◆ **Consigne**:
Recopiez mot pour mot le passage de l'article sur les marques et les médias sociaux qui s'ouvre sur les mots contenant « J’ai participé comme » et se termine par « de s’investir ? ».

Marques et médias sociaux : faut-il en être ou pas ?

J’ai participé comme auditeur à une intéressante conférence intitulée « Digital Branding: The Latest Trends and What You Need to Do About Them » qui s’est tenue le 20 octobre à Paris à l’initiative de l’association IABC France et de l’American University of Paris (AUP). Les médias sociaux sont en effet au cœur des préoccupations des communicants. Qu’ils soient en charge de marques produits ou de marques d’entreprise, la question lancinante demeure identique : faut-il céder à la « mode » des réseaux sociaux ? En d’autres termes, doit-on engager la conversation avec les internautes ou doit-on finalement se taire quand on n’a rien à dire ou à partager, voire qu’on a guère la volonté de s’investir ?

◆ **Enregistrements extraits**:

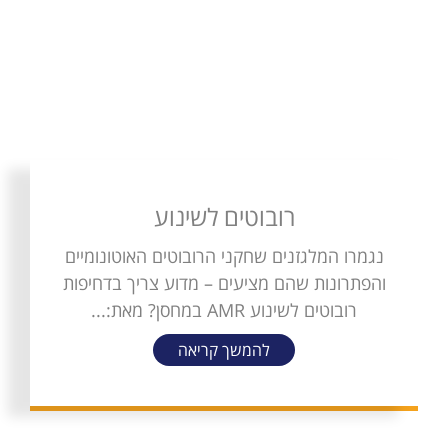
רובוטים לשינוע
נגמרו המלגזנים שחקני הרובוטים האוטונומיים
והפתרונות שהם מציעים – מדוע צריך בדחיפות
רובוטים לשינוע AMR במחסן? מאת:...
להמשך קריאה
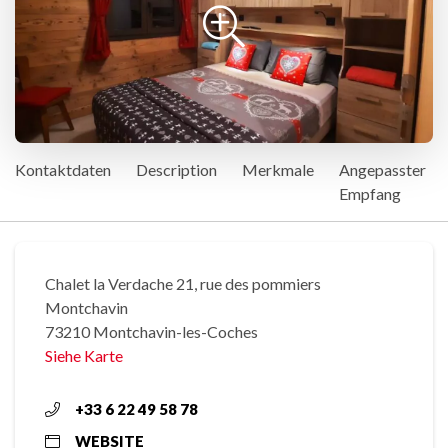
Kontaktdaten
Description
Merkmale
Angepasster
Empfang
Chalet la Verdache 21, rue des pommiers
Montchavin
73210 Montchavin-les-Coches
Siehe Karte
+33 6 22 49 58 78
WEBSITE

◆ **Votre réponse**:
J’ai participé comme auditeur à une intéressante conférence intitulée « Digital Branding: The Latest Trends and What You Need to Do About Them » qui s’est tenue le 20 octobre à Paris à l’initiative de l’association IABC France et de l’American University of Paris (AUP). Les médias sociaux sont en effet au cœur des préoccupations des communicants. Qu’ils soient en charge de marques produits ou de marques d’entreprise, la question lancinante demeure identique : faut-il céder à la « mode » des réseaux sociaux ? En d’autres termes, doit-on engager la conversation avec les internautes ou doit-on finalement se taire quand on n’a rien à dire ou à partager, voire qu’on a guère la volonté de s’investir ?